The stomach itself had teeth. Somehow it too had teeth as if it might someday get out of its body prison and go hunting for itself.
Venser considered such thoughts as he shot through the intestinal track.
And then he popped out and went sliding along a floor. Tezzeret was standing, scooping slime off his cheeks. Venser tried to stand, but slid. He was covered with slime. He turned and looked at the puckered hole they came out of. As he watched, Elspeth and Koth popped out. He helped Elspeth to her feet. She stood, wet and dripping with oil and metallic viscera. Venser watched as Tezzeret walked to a part of the flesh wall. As before, he touched it and flesh yawned to reveal the wet innards, which in turn spread to reveal a mouth yawning wide. Tezzeret stepped into that other mouth, and the process repeated.
They shot down that throat, and then another. Each time Venser felt sicker and sicker.
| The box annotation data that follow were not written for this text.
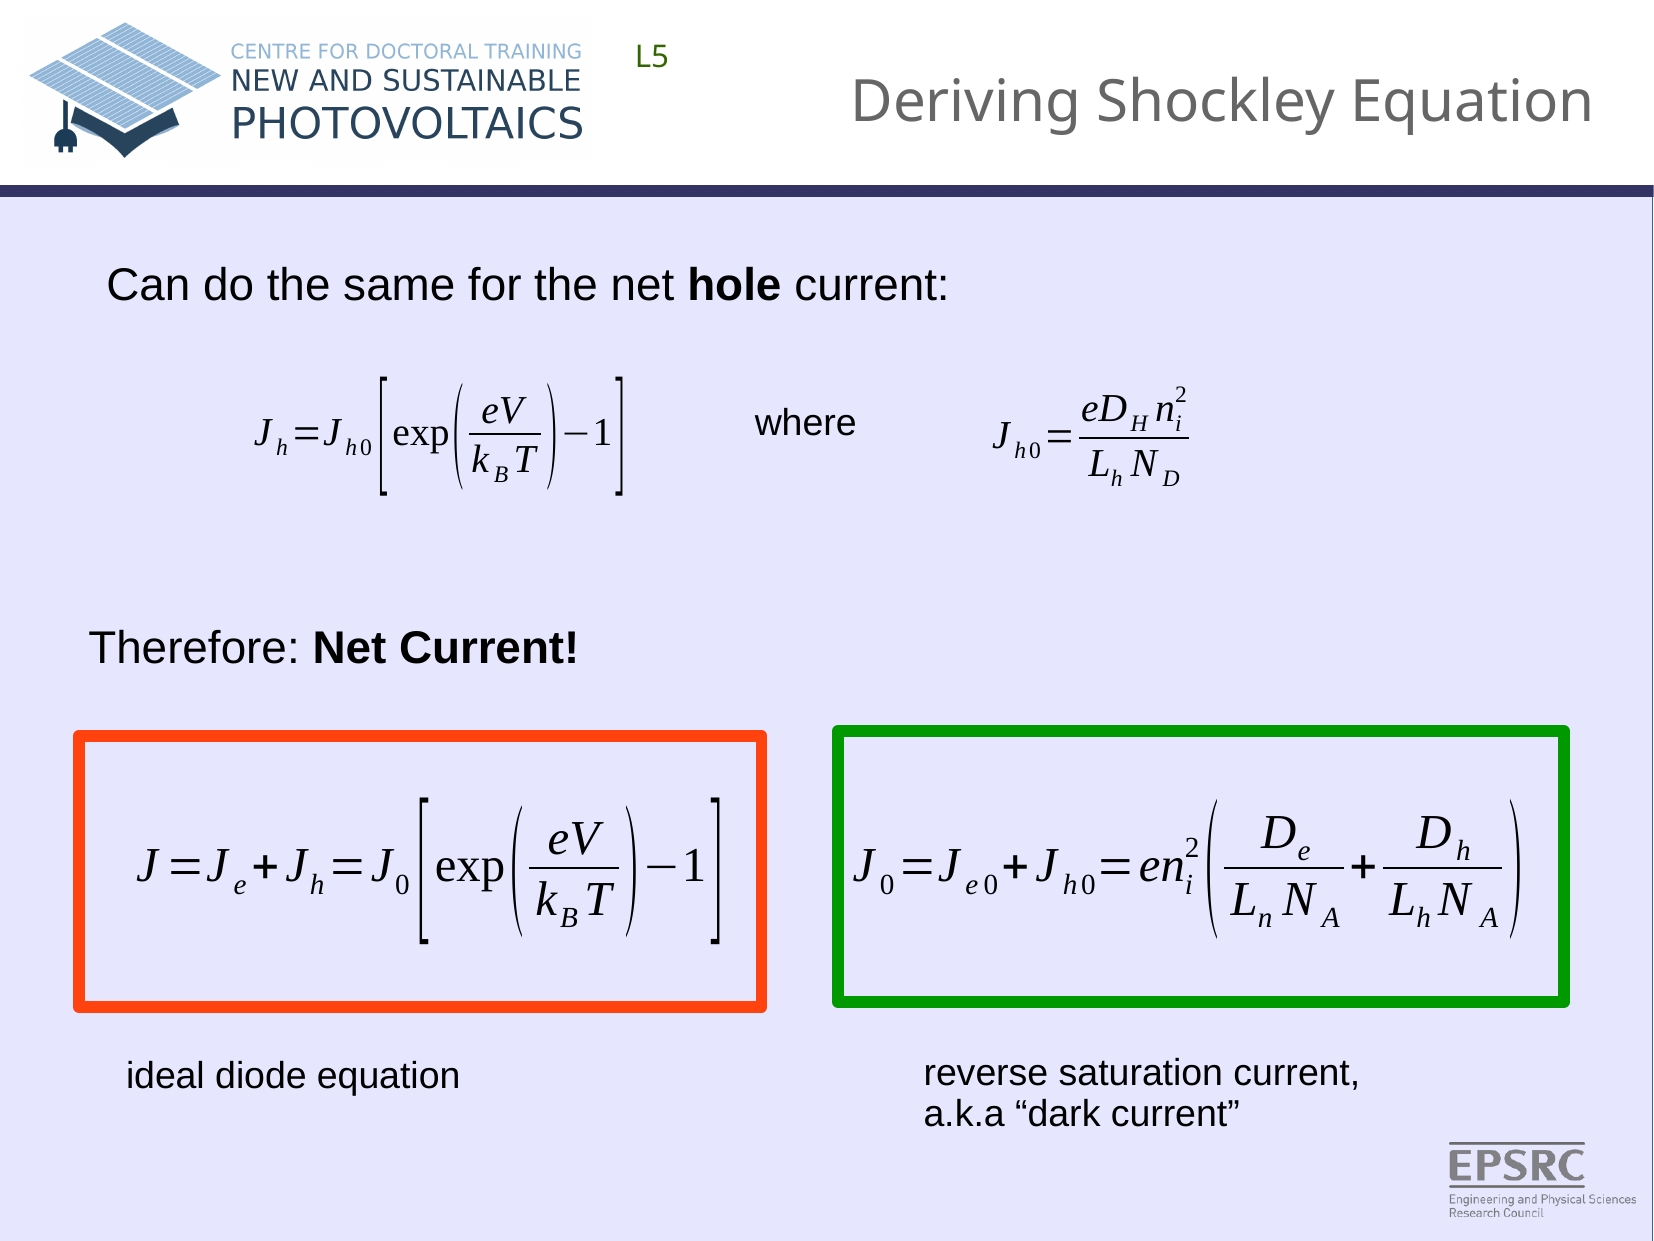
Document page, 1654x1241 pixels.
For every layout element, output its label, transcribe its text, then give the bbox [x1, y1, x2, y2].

picture [19, 17, 591, 166]
chart [244, 376, 635, 499]
text_box [0, 197, 1653, 1241]
text_box Deriving Shockley Equation [758, 55, 1610, 146]
text_box reverse saturation current, a.k.a “dark current” [908, 1043, 1376, 1143]
text_box L5 [620, 29, 880, 80]
chart [844, 796, 1536, 942]
text_box ideal diode equation [111, 1047, 476, 1104]
text_box Therefore: Net Current! [73, 614, 595, 681]
chart [123, 796, 735, 948]
chart [982, 379, 1200, 492]
text_box where [739, 393, 872, 451]
picture [1449, 1142, 1636, 1217]
text_box Can do the same for the net hole current: [91, 251, 965, 318]
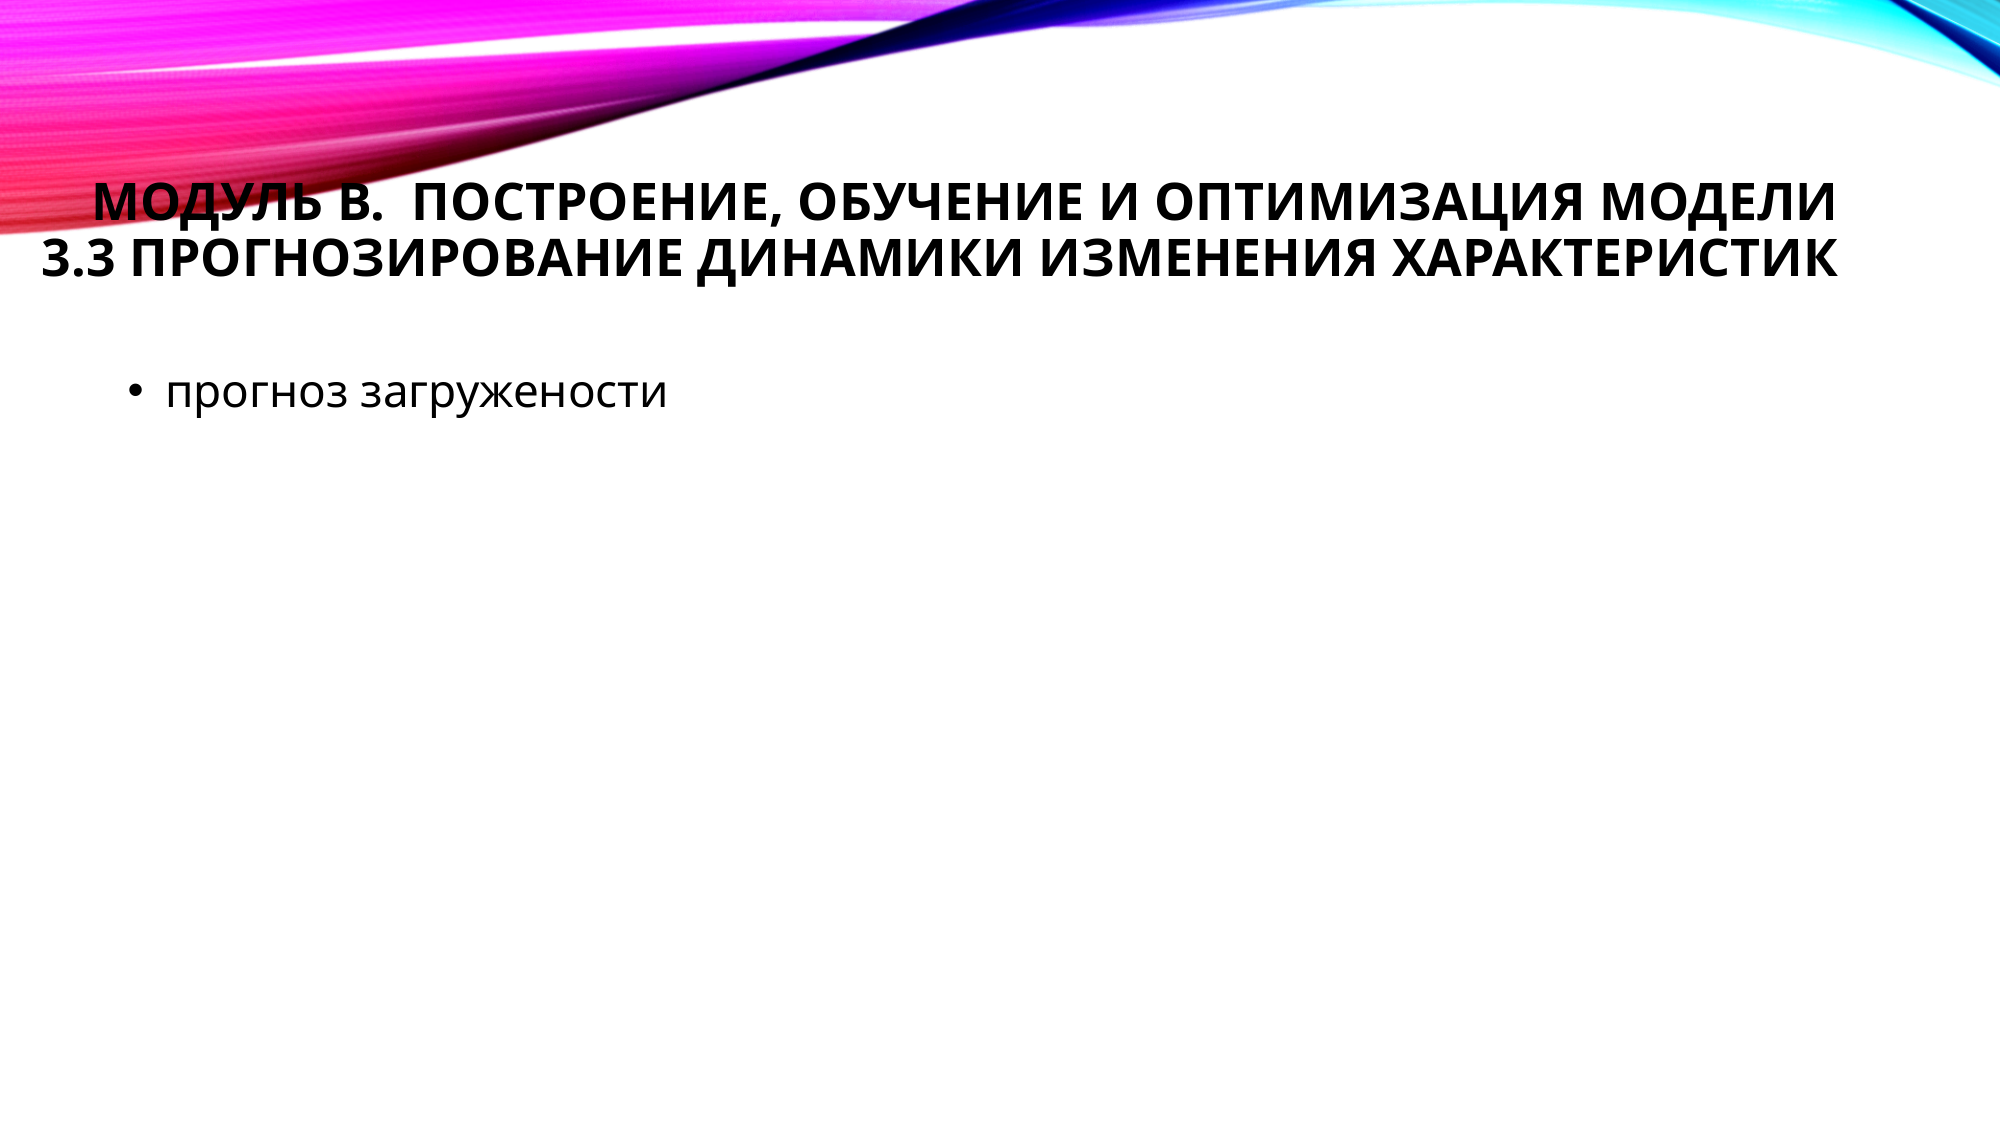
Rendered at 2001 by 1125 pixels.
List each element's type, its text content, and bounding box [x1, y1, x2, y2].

title Модуль В. Построение, обучение и оптимизация модели 3.3 Прогнозирование динамики изменения характеристик [26, 125, 1986, 338]
list прогноз загружености [112, 360, 1888, 1021]
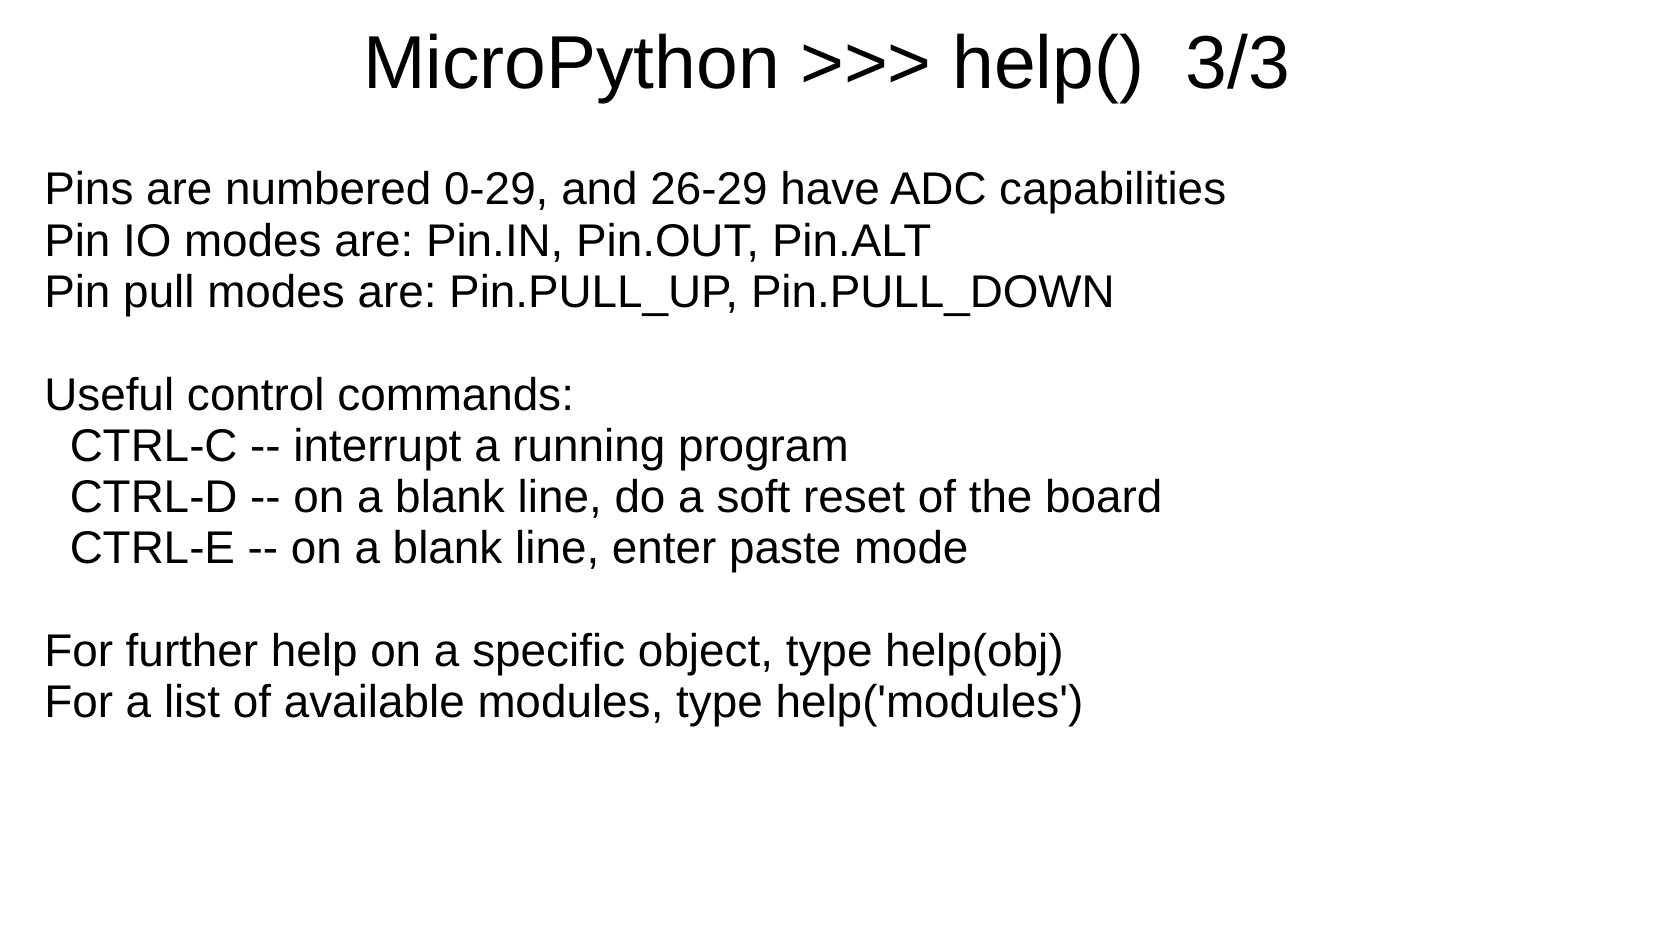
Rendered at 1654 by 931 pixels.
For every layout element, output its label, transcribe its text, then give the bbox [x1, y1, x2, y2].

text_box Pins are numbered 0-29, and 26-29 have ADC capabilities Pin IO modes are: Pin.IN, Pin.OUT, Pin.ALT Pin pull modes are: Pin.PULL_UP, Pin.PULL_DOWN Useful control commands: CTRL-C -- interrupt a running program CTRL-D -- on a blank line, do a soft reset of the board CTRL-E -- on a blank line, enter paste mode For further help on a specific object, type help(obj) For a list of available modules, type help('modules') [29, 104, 1654, 910]
title MicroPython >>> help() 3/3 [82, 20, 1571, 105]
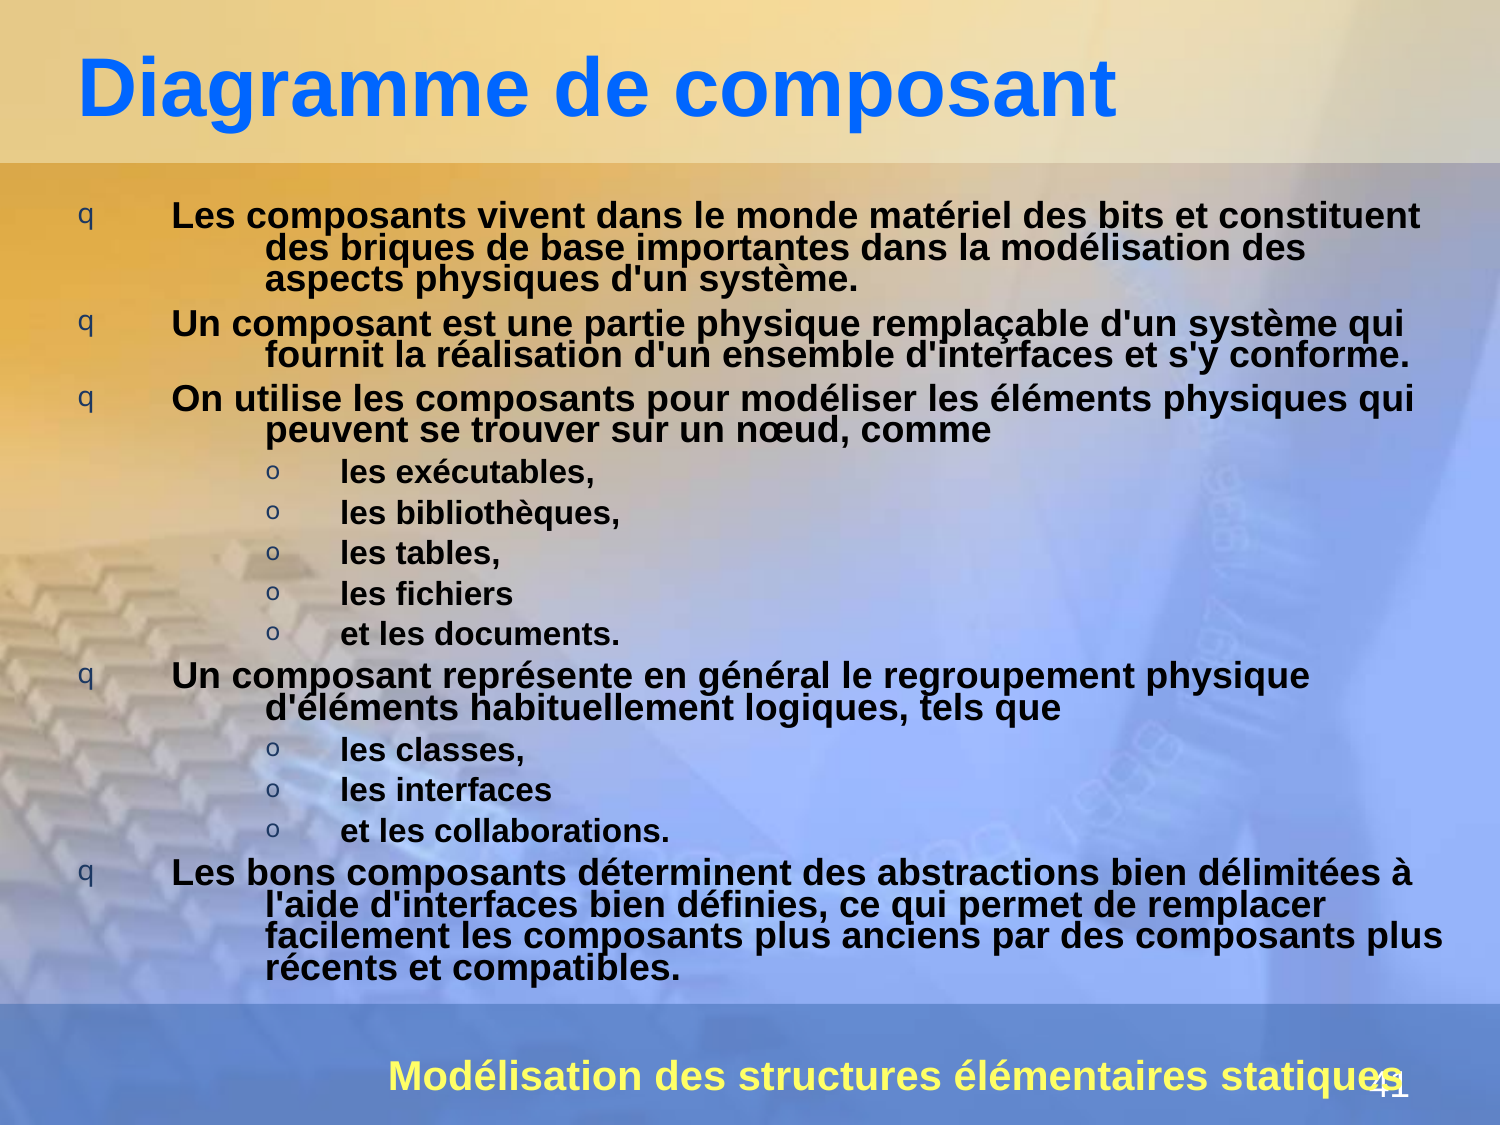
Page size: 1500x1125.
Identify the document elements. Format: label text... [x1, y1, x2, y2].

Every time the mouth seemed to get larger and larger. Once, he forgot to keep his arms at his sides. His wrist caught on something metal, and he yanked to a stop in the tube. He pulled and pulled, with the throat muscles closing in on him and squeezing, and finally his wrist came free. After what seemed like a hundred more throats and rooms, Venser stood and then sat back down on the metal floor.
“You are tired?” Tezzeret said.
“Yes,” Venser said.
“That is good, because we have come to what I wanted to show you.”
Venser looked around at the room. It appeared to be like all the others.
Tezzeret must have seen the doubt on Venser’s face. He walked to the far side of the small room and put both his hands on the wall. Two eyes as large as his head appeared and blinked. Tezzeret spoke a series of words. A seam appeared in the muscle and then in the conduit guts beneath. The seam slid open to reveal a room on the other side.